Le condotte ingannatorie, dunque, hanno certamente indotto gli acquirenti ad acquistare quei beni, proprio perché rassicurati da una serie di elementi che in realtà non esistevano. La fattispecie di truffa, infatti, prevede che “chiunque, con artifizi o raggiri, inducendo in errore, procura a sé o ad altri un ingiusto profitto con altrui danno, è punito con la reclusione da sei mesi a tre anni e con la multa da euro 51 a euro 1.032” (art. 640, c.p.). Il trattamento sanzionatorio, inoltre, è inasprito proprio se ricorre l’aggravante della “minorata difesa” prevista all’articolo 61, n. 5, Codice penale.

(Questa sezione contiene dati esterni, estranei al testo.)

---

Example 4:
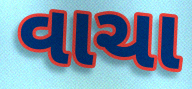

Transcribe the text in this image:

વાચા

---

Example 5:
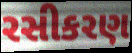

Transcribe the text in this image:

રસીકરણ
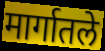
मार्गातले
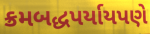
ક્રમબદ્ધપર્યાયપણે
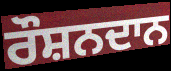
ਰੌਸ਼ਨਦਾਨ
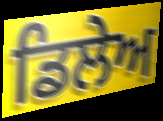
ਡਿਲੇਅ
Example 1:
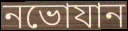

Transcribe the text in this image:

নভোযান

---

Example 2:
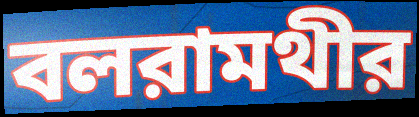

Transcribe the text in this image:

বলরামথীর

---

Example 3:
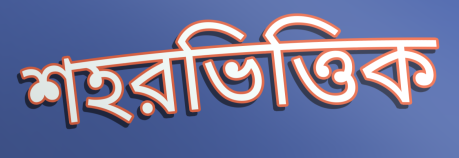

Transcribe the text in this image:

শহরভিত্তিক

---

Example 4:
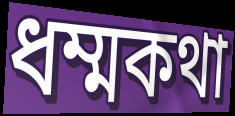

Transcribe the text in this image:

ধম্মকথা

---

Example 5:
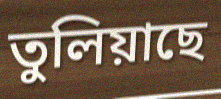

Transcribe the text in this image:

তুলিয়াছে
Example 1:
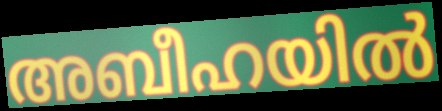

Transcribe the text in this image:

അബീഹയിൽ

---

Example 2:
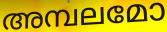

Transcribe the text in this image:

അമ്പലമോ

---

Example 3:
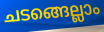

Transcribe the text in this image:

ചടങ്ങെല്ലാം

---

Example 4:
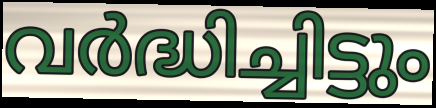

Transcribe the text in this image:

വർദ്ധിച്ചിട്ടും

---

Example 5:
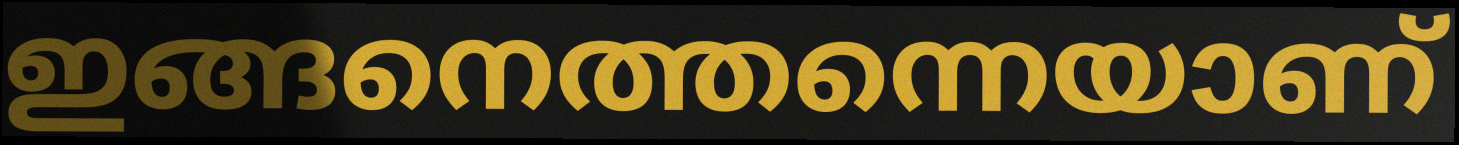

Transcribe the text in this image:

ഇങ്ങനെത്തന്നെയാണ്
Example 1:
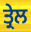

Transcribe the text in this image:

ਤ੍ਰੇਲ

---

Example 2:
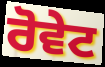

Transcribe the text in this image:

ਰੋਵੇਟ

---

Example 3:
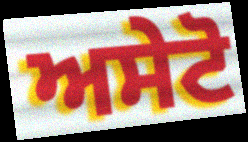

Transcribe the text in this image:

ਅਸੇਟੋ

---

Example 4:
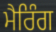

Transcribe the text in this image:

ਮੈਰਿੰਗ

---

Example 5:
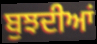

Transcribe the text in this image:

ਬੁਝਦੀਆਂ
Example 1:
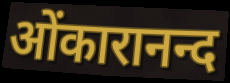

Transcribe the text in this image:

ओंकारानन्द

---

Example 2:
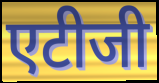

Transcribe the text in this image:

एटीजी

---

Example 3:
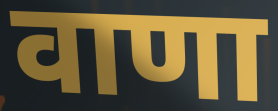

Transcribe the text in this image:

वाणा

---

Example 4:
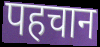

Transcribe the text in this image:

पहचान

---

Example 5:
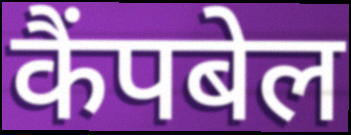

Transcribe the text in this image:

कैंपबेल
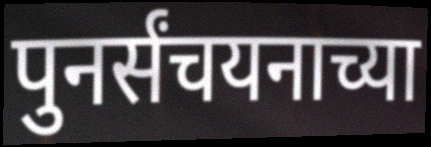
पुनर्संचयनाच्या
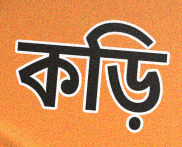
কড়ি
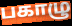
பகாழு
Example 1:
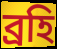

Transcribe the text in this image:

ব্রহি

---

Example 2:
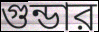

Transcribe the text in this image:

গুন্ডার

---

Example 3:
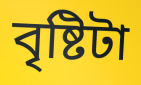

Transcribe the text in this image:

বৃষ্টিটা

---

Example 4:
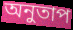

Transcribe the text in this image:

অনুতাপ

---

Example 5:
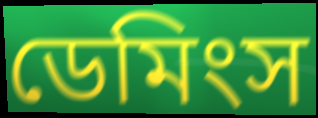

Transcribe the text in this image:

ডেমিংস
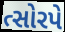
ત્સોરપે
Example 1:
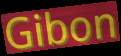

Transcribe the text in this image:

Gibon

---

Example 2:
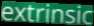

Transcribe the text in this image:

extrinsic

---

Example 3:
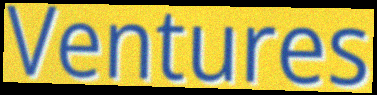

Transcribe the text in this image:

Ventures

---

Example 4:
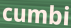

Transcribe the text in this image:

cumbi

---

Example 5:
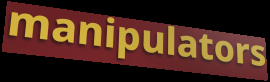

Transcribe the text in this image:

manipulators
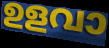
ഉളവാ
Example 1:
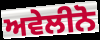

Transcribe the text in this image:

La Suprema corte, proprio con la finalità di riconoscere la sussistenza della circostanza di cui sopra, ha valorizzato il fatto che “…in nessuno dei sette casi in esame vi era stato un incontro diretto tra l’imputato e l’acquirente, così che, per la distanza delle trattative e il mezzo a ciò utilizzato, permaneva quella posizione di maggior favore per il venditore che gli consentiva di schermare la propria identità”. Era infatti emerso nel corso dell’istruttoria dibattimentale che l’imputato si era talvolta presentato con false generalità o tramite soggetti terzi compiacenti, con l’unico scopo di evitare la visione diretta del bene in vendita (e, di conseguenza, anche la sua effettiva disponibilità) da parte dei potenziali acquirenti.

In buona sostanza, la compravendita che si perfeziona online richiede un particolare affidamento del contraente alla buona fede dell’altro, dal momento che le trattative si svolgono integralmente a distanza, senza che sia possibile verificare, con certezza, l’identità del venditore e la qualità del prodotto.

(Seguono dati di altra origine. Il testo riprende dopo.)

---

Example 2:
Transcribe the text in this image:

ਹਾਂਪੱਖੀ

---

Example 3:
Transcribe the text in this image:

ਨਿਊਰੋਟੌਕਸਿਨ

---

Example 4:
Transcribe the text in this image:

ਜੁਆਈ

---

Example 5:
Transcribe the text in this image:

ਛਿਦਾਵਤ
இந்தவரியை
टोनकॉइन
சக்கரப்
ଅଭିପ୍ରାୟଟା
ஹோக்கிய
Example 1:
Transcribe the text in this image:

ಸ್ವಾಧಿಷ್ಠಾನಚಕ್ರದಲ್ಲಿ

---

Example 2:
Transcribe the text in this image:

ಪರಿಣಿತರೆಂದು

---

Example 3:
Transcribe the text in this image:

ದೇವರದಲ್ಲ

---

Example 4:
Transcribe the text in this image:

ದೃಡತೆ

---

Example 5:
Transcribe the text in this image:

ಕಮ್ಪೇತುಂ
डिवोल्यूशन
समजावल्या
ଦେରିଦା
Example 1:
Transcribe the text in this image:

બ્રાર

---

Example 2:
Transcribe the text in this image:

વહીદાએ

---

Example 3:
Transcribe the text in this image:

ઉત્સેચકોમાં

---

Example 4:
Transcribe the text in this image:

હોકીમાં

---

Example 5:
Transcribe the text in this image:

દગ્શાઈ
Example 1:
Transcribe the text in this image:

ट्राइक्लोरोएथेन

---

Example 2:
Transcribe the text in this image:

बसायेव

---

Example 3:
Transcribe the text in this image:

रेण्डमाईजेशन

I precedenti giurisprudenziali. I giudici di legittimità, per rafforzare la propria impostazione, hanno richiamato una precedente pronuncia (Cass. pen. sent. n. 1085 del 14/10/2020), con cui la seconda sezione penale aveva ritenuto, sempre in tema di truffa contrattuale avvenuta attraverso internet, non sussistente l’aggravante della “minorata difesa”; si trattava, infatti, di un caso diverso da quello oggetto della sentenza n. 18585/2024, in cui “…il primo contatto tra venditore e acquirente era avvenuto su una piattaforma web per poi svilupparsi mediante messaggi telefonici e incontri di persona per la visione e cessione del bene, con consegna di assegno circolare poi risultato falso, atteso che, a differenza delle trattative svolte interamente online, in tal caso non ricorre la costante distanza tra venditore e acquirente idonea a porre quest’ultimo in una situazione di debolezza quanto alla verifica della qualità del prodotto e dell’identità del venditore”.

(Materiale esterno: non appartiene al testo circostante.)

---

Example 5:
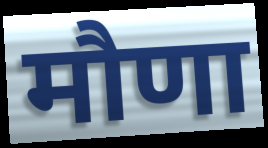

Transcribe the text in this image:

मौणा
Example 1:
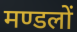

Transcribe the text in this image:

मण्डलों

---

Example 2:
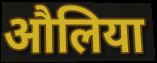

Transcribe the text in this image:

औलिया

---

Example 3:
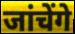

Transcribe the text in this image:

जांचेंगे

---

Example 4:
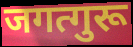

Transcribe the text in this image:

जगत्गुरू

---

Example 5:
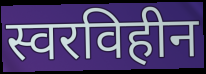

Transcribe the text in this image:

स्वरविहीन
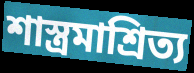
শাস্ত্রমাশ্রিত্য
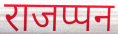
राजप्पन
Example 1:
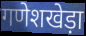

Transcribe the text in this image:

गणेशखेड़ा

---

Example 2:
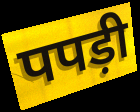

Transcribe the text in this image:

पपड़ी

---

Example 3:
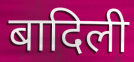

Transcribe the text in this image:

बादिली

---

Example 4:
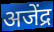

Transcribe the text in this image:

अजेंद्र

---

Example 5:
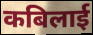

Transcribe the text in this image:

कबिलाई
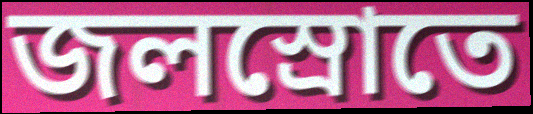
জলস্রোতে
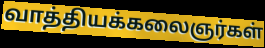
வாத்தியக்கலைஞர்கள்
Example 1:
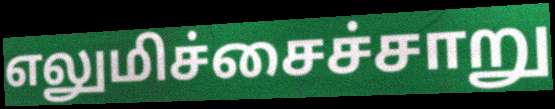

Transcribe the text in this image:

எலுமிச்சைச்சாறு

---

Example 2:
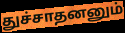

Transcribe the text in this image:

துச்சாதனனும்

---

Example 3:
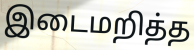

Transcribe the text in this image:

இடைமறித்த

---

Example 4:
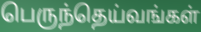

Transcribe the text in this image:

பெருந்தெய்வங்கள்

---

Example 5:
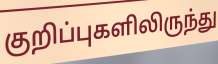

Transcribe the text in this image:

குறிப்புகளிலிருந்து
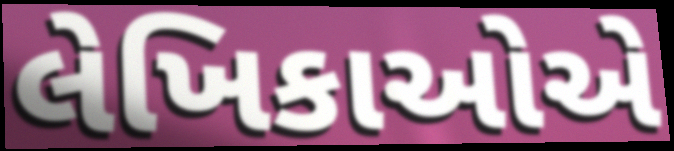
લેખિકાઓએ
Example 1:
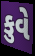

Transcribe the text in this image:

કુવે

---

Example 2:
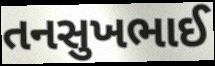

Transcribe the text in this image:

તનસુખભાઈ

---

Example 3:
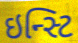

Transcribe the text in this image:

ઇન્સ્ટિ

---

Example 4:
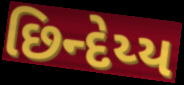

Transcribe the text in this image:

છિન્દેય્ય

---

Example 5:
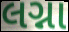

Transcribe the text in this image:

લગ્ના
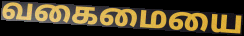
வகைமையை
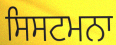
ਸਿਸਟਮਨਾ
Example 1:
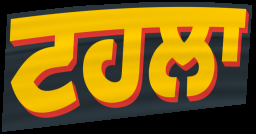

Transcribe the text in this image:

ਟਹਲਾ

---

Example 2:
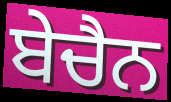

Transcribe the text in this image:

ਬੇਚੈਨ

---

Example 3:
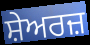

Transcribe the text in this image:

ਸ਼ੇਅਰਜ਼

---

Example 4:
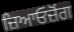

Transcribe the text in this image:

ਜ਼ਿਆਓਜ਼ੋਂਗ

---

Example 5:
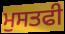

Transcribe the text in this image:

ਮੁਸਤਫੀ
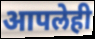
आपलेही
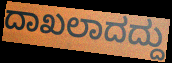
ದಾಖಲಾದದ್ದು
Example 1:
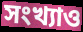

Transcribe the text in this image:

সংখ্যাও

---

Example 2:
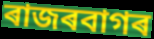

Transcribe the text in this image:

ৰাজৰবাগৰ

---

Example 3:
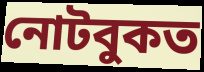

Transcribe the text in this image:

নোটবুকত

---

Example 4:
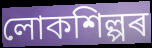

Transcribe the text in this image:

লোকশিল্পৰ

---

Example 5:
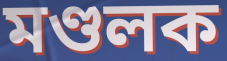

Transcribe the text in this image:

In questa situazione, dunque, accertato in ogni caso il delitto di truffa, l’aggravante della “minorata difesa” era però caduta in quanto mancavano proprio sia la posizione di vantaggio per l’autore delle condotte incriminate che, di conseguenza, una maggiore vulnerabilità della persona offesa.

In particolare, la sentenza del 2020 aveva precisato che nonostante quella trattativa fosse stata avviata dall’ostensione di un bene su una piattaforma telematica, è stato dirimente, al fine della non configurabilità dell’aggravante della “minorata difesa”, il fatto che le successive trattative siano proseguite attraverso contatti telefonici e incontri in presenza, tali da escludere la condizione di inferiorità dell’acquirente.